The agenda assists to provide some purpose in our interactions with clients and their caregivers. We may plan for our assessments by preparing questionnaires and having a sense of what domains we will cover during our conversations. Similarly, our therapeutic work can involve a degree of planning. An activity plan, doing play therapy in one lesson, some artwork in the next.
The point is – we are constantly planning and preparing for what will happen when we see our clients.
But what happens when the client is not ready for our plan?
I had planned to complete an assessment on a young girl who was a survivor of family violence.
I felt confident going into the session, I had a basic outline of what I was going to say and how the session would unfold. What I was not prepared for was her complete silence. Silence after trying to engage her in conversation.
The more I talked, the more uncomfortable she looked. She looked down and avoided my gaze. She looked unsafe. I listened to my body, and I felt the need to stop.
I put my notebook away.
I stopped talking and I sat in silence with her.
I watched her play with her hair whilst she swayed her feet back and forth.

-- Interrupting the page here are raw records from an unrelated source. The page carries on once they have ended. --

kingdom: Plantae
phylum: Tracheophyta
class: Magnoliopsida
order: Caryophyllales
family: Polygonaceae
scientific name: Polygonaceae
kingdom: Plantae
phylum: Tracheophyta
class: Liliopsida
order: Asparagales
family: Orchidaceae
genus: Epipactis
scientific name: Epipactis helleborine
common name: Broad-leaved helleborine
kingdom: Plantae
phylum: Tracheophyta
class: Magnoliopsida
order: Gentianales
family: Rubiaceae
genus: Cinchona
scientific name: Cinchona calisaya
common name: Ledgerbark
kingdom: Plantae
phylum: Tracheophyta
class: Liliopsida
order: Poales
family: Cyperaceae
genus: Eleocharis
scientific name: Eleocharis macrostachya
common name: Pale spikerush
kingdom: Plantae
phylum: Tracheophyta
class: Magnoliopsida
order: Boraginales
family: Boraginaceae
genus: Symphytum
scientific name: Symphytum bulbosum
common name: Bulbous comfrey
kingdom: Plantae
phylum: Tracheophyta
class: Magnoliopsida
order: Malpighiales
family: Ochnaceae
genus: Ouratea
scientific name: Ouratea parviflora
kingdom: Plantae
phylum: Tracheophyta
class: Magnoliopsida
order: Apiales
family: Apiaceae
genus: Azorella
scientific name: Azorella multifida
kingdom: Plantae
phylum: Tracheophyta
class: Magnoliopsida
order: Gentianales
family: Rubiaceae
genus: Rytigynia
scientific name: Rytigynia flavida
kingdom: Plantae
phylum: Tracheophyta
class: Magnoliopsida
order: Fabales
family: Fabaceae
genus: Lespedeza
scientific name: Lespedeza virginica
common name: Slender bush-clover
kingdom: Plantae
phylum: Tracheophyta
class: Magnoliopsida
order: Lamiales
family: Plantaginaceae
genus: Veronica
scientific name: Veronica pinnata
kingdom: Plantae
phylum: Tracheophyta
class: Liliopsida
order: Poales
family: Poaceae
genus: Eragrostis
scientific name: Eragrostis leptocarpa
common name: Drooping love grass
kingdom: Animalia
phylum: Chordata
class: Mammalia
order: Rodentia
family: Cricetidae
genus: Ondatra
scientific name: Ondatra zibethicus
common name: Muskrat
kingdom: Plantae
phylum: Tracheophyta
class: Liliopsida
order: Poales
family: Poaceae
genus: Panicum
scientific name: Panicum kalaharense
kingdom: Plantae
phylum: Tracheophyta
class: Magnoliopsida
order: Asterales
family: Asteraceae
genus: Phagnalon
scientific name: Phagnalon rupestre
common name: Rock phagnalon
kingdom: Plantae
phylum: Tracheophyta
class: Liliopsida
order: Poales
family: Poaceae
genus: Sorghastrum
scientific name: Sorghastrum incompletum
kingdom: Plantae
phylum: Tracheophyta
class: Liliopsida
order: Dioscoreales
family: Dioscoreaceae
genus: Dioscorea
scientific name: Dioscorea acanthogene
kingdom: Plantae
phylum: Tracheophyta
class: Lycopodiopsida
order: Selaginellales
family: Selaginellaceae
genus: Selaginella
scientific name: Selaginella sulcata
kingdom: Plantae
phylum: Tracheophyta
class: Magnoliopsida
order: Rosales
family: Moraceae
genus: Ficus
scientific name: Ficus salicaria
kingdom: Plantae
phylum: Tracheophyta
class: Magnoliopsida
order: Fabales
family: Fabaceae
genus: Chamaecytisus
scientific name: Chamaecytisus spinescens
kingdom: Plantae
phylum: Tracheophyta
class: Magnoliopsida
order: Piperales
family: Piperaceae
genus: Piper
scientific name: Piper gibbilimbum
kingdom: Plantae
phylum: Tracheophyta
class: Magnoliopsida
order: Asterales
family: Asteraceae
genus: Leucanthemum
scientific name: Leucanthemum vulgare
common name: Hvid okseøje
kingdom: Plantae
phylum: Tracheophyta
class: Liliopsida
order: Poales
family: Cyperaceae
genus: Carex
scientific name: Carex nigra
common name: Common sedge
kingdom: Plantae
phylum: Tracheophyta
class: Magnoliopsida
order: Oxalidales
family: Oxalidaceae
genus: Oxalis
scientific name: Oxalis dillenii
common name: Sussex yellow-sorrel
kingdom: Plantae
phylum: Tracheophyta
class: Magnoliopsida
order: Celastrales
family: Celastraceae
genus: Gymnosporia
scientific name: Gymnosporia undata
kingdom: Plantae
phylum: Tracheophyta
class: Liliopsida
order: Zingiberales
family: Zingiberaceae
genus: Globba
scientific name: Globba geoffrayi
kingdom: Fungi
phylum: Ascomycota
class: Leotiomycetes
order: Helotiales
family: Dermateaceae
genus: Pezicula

During these moments of silence, I felt an overwhelming feeling. I felt her sadness and anxiety. I felt her fear and discomfort. As if her body had communicated all the words her mind could not express.
In those moments of silence, I felt connected to her, attuned to her and knew silence is what she needed.
Sometimes our nervous systems can communicate in ways we cannot describe or comprehend. When we are truly present, detached from our agendas, we become receptive and open to the calls of our client’s hearts.
I did not achieve anything on my agenda. But I felt humbled.
Humbled that I did not know where the session was going, but that I trusted the process. I trusted to listen and lean into what she needed. Silence. Words are often inadequate.